Solana, a cryptocurrency recently dubbed the Ethereum killer, used in NFT technology and for creating decentralised apps (dapps), has been hit by a lawsuit. The lawsuit is a class-action-based one. It means the company has been accused of using malpractices in business and not thinking about its investors or corporate social responsibility.
The case was filed on July 1 in a court in California, America. Mark Young has accused Solana of not being a decentralised company. The company’s insiders held more than 48% of the total supply as of May 2021. The company has made misleading statements about its native token SOL.
The company has also failed to burn the amount disclosed to the investors. They only burned 3.3 million Sol and sent approximately 11.3 million Sol to a market maker in April 2020. The company spent large sums of money to promote Solana so that SOL’s private holders would sell and gain an absurd profit when the price surged.

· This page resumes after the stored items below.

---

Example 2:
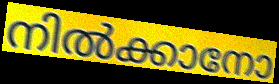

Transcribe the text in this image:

നിൽക്കാനോ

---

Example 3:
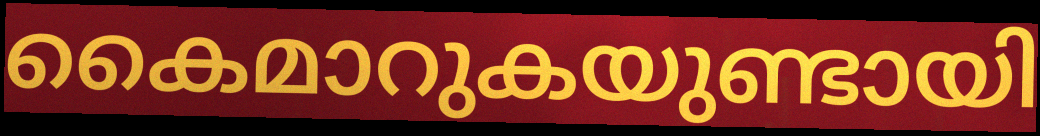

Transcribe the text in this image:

കൈമാറുകയുണ്ടായി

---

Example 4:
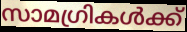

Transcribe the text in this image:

സാമഗ്രികൾക്ക്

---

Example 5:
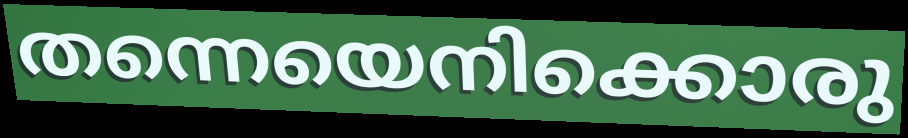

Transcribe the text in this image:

തന്നെയെനിക്കൊരുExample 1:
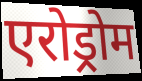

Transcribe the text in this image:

एरोड्रोम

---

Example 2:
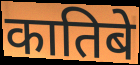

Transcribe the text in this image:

कातिबे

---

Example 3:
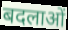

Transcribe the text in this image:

बदलाओं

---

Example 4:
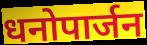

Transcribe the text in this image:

धनोपार्जन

Many people have also come from Solana’s side to support it. One of the supporters is Kule Sumani, the CEO of Multicoin Capital, a private VC firm.

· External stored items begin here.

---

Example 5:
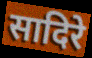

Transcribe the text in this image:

सादिरेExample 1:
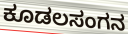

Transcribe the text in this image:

ಕೂಡಲಸಂಗನ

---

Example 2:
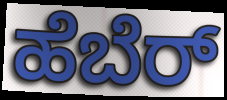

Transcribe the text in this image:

ಹೆಬೆರ್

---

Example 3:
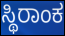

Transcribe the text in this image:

ಸ್ಥಿರಾಂಕ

The bear case for Solana is concentrated around two arguments:
1) Solana is currently not decentralized and may never decentralize enough in the future
2) Despite its progress, the Solana ecosystem is very immature and faces a steep uphill battle vs Ethereum
— Daniel Cheung (@HighCoinviction) August 16, 2021
More insights into the Solana case
It is implied that Solana has all the characteristics of a centralised company. It has also sold securities. This move was dependent on a single factor, being whether Solana could create a network or not. It did make a network, and the defendants in the case personally profited.
If Solana loses the case, there is a chance it will be delisted from significant crypto exchanges like Ripple (XRP). Ripple was found guilty in an SEC lawsuit, and many exchanges like Kraken and Coinbase delisted it.